Making resolutions at the start of a new year is an ancient and established tradition. Apparently, the early Babylonians’ most popular resolution was to return borrowed farm equipment.1 We make resolutions, but we don’t seem well-equipped to keep them. One reason we have a hard time changing old bad habits or forming good new ones is that sometimes our expectations are too extreme. Instead of making some gradual permanent lifestyle changes, we want instant success.
Fitness guru Jack LaLanne (1914–2011), who continued with his daily exercise regimen well into his 90s, observed, “The average person means well, but they set their goals too high. They [try] it two or three times and say, ‘This is too tough.’ And they quit.”
When I used to do private English tutoring in Indonesia and Japan, I was confronted with this type of unrealistic expectations. Many of my students thought that if they hired a native English speaker to give them lessons, they would learn through some sort of magical osmosis, without doing the homework and study needed to make progress. It just doesn’t work that way. We’re conditioned to want quick results, whereas in reality, it often takes work over an extended period of time to achieve anything worthwhile.

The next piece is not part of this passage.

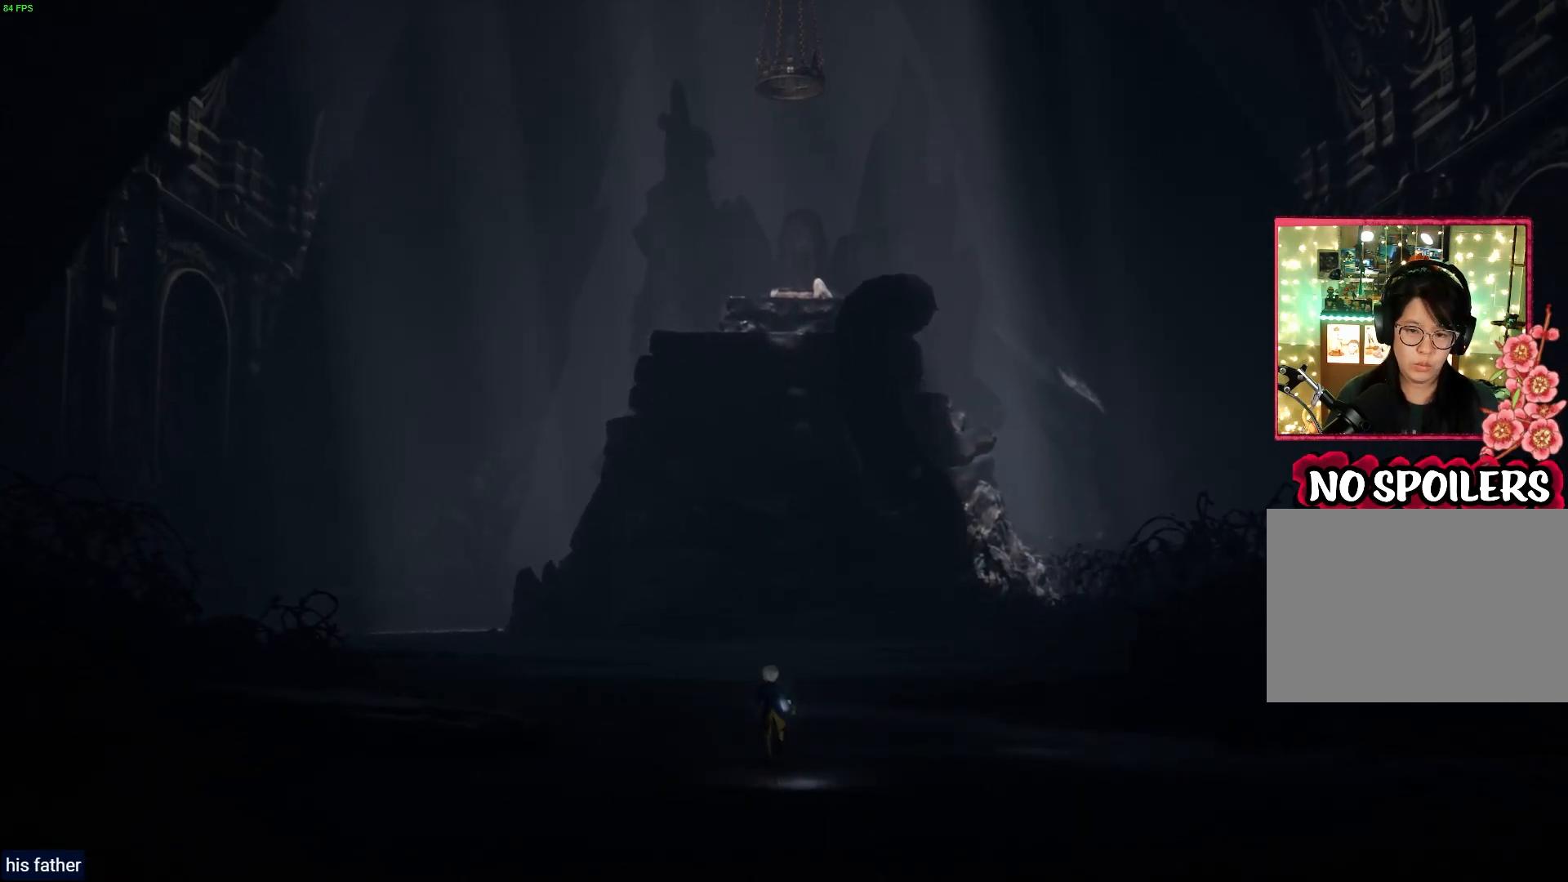
{"buttons": ["R1"], "left_stick": "up", "right_stick": "center", "events": []}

Messages are sent along the pathways of our brain through neurons that are connected to one another. These like to travel on known pathways, the “comfortable” way, and it takes time and effort to create new ones.
Carlo DiClemente, chairman of the psychology department at the University of Maryland, suggests setting realistic goals and making daily progress to realize them: “We all wish some things. We might say, ‘I wish I were a better parent.’ But that’s pretty vague. Maybe you say, ‘I’m going to count to five before I start yelling at my kids.’ That’s good, but then you discover you need a plan to remind you to count to five.”
Armed with the right goals, the desire, and the persistence, you can form a new habit this year. You can become the master—rather than the victim—of circumstances.